Document layout detection data:

-.-.-

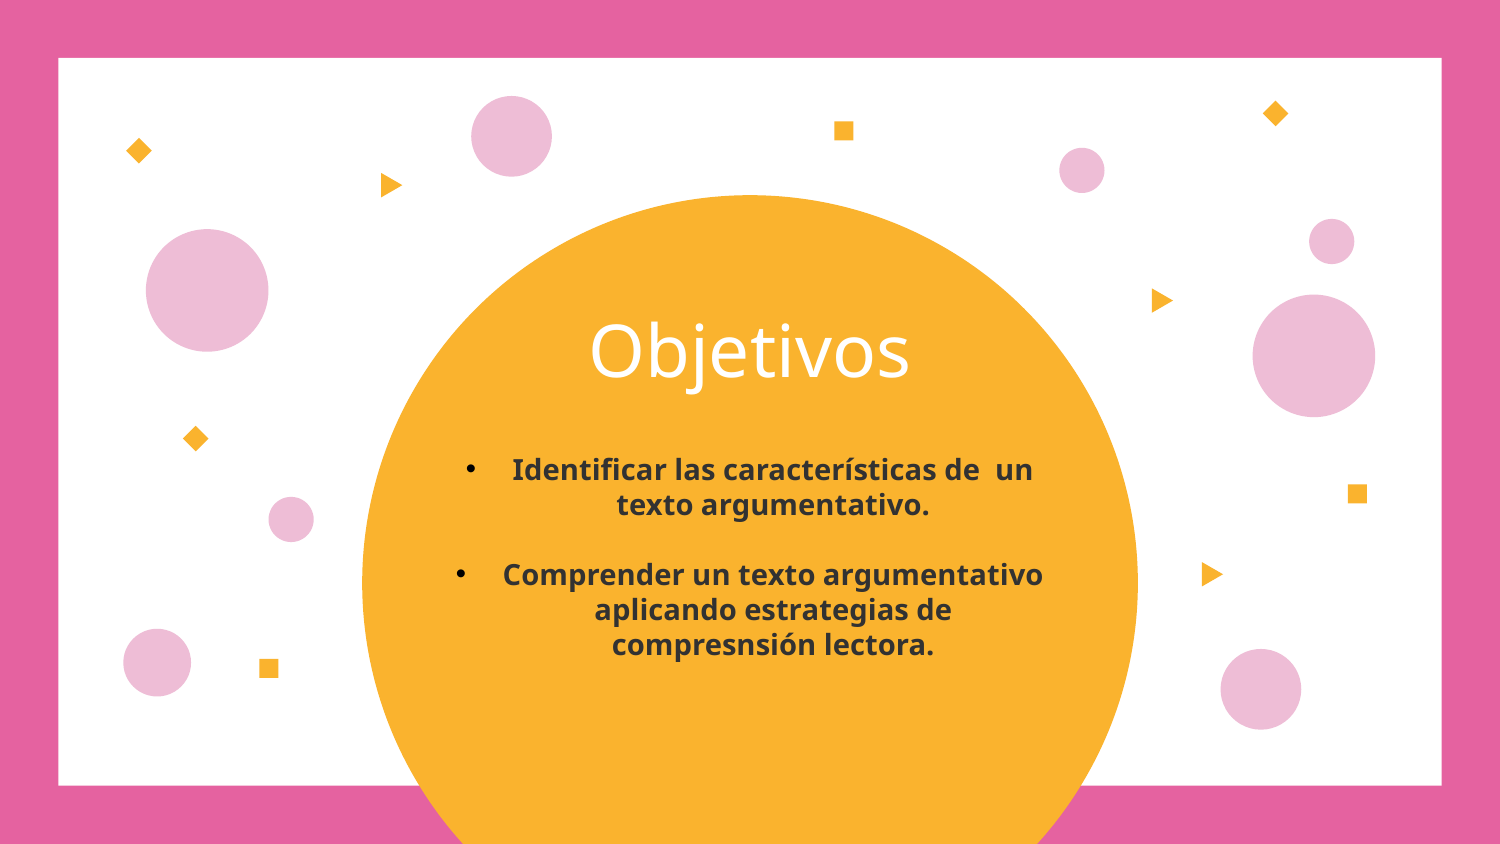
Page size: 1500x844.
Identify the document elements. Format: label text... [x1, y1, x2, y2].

subtitle Identificar las características de un texto argumentativo. Comprender un texto argumentativo aplicando estrategias de compresnsión lectora. [432, 436, 1068, 789]
title Objetivos [471, 269, 1029, 408]
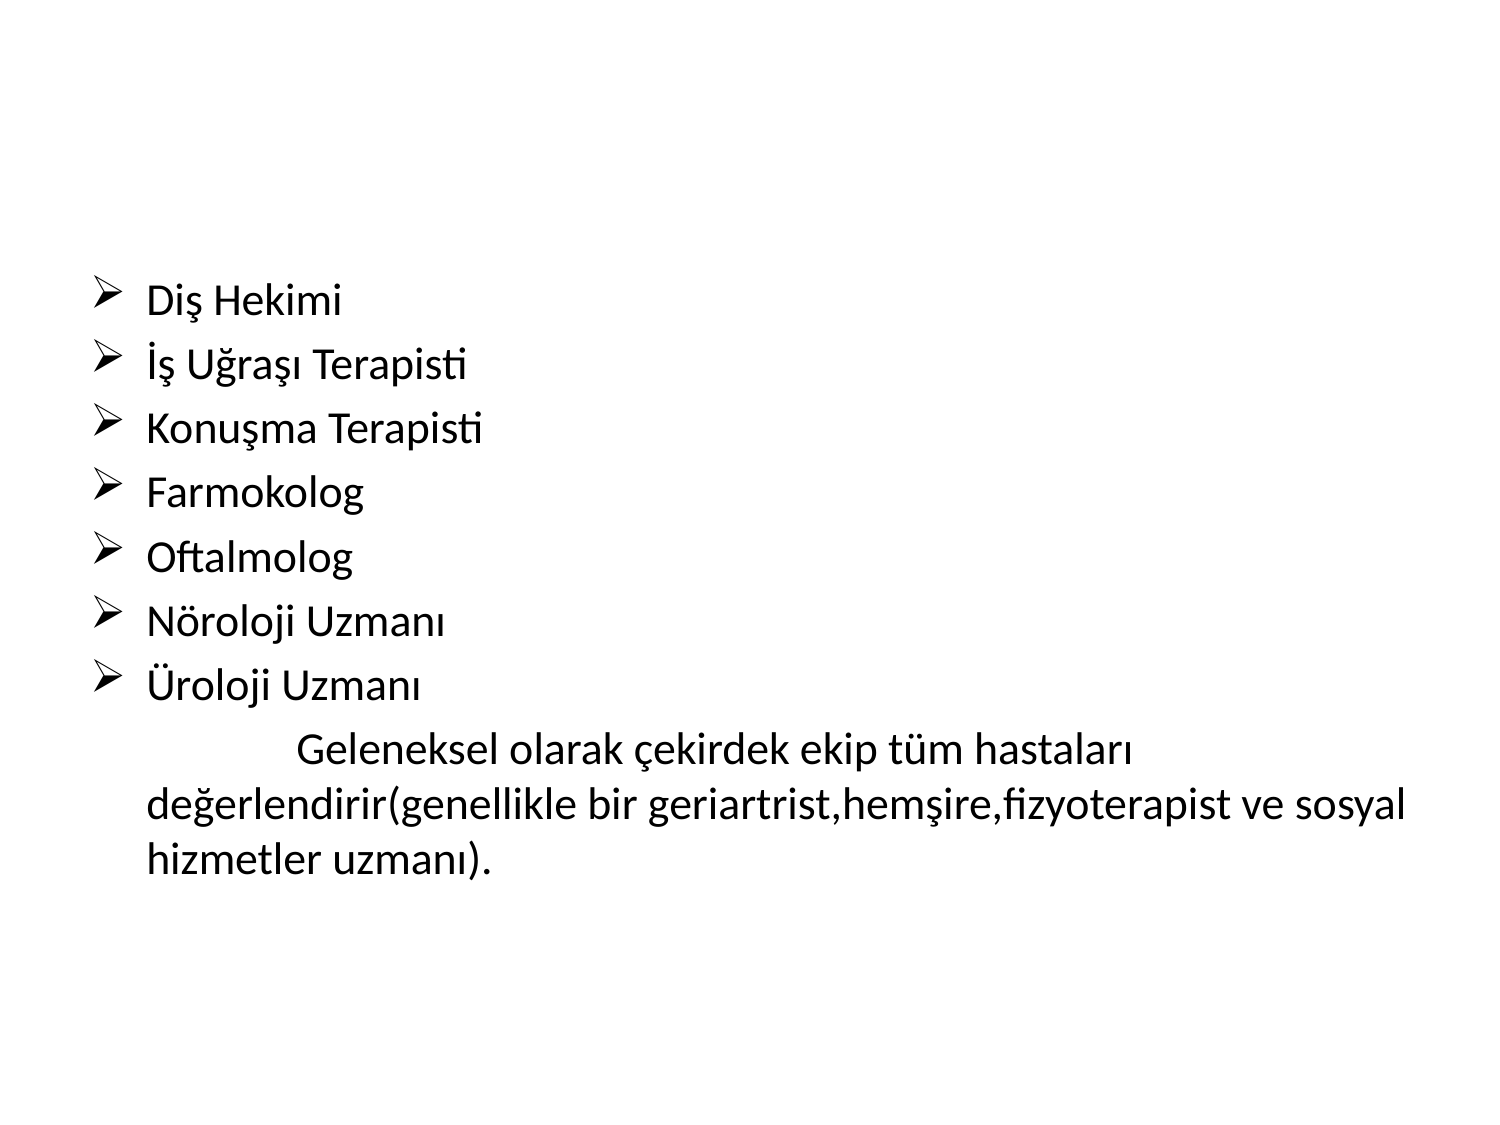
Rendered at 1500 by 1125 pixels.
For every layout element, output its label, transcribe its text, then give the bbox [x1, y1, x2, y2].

list Diş Hekimi İş Uğraşı Terapisti Konuşma Terapisti Farmokolog Oftalmolog Nöroloji Uzmanı Üroloji Uzmanı Geleneksel olarak çekirdek ekip tüm hastaları değerlendirir(genellikle bir geriartrist,hemşire,fizyoterapist ve sosyal hizmetler uzmanı). [75, 262, 1425, 1005]
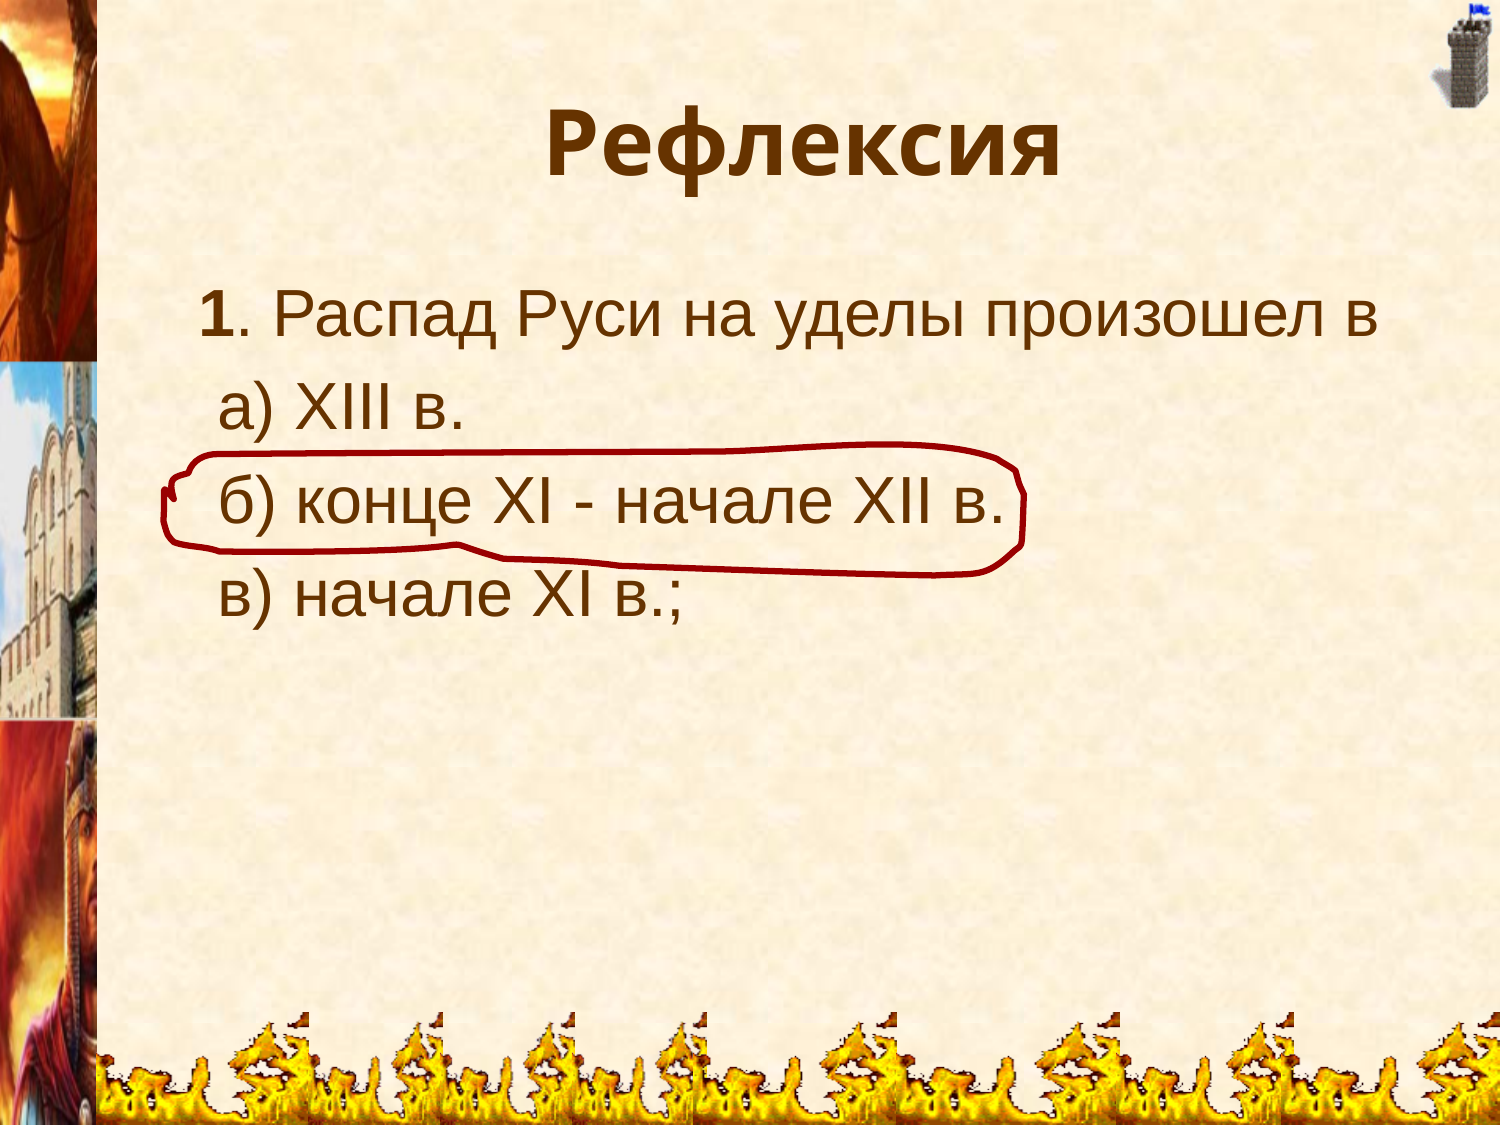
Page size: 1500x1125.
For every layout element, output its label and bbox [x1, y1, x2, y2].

picture [1427, 0, 1500, 114]
text_box [0, 0, 1500, 1125]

-.-.-

What the exercise asks: May I have only the lines from the start of the data through the line containing "Page size: 1500x1125.", both included, reproduced exactly and without the pictures?

Response:
Page size: 1500x844.
Identify the document elements. Format: label text... [x1, y1, x2, y2].

subtitle Identificar las características de un texto argumentativo. Comprender un texto argumentativo aplicando estrategias de compresnsión lectora. [432, 436, 1068, 789]
title Objetivos [471, 269, 1029, 408]
Rendered at 1500 by 1125 pixels.
For every layout element, output its label, transcribe its text, then give the bbox [x1, y1, x2, y2].

list Diş Hekimi İş Uğraşı Terapisti Konuşma Terapisti Farmokolog Oftalmolog Nöroloji Uzmanı Üroloji Uzmanı Geleneksel olarak çekirdek ekip tüm hastaları değerlendirir(genellikle bir geriartrist,hemşire,fizyoterapist ve sosyal hizmetler uzmanı). [75, 262, 1425, 1005]
Page size: 1500x1125.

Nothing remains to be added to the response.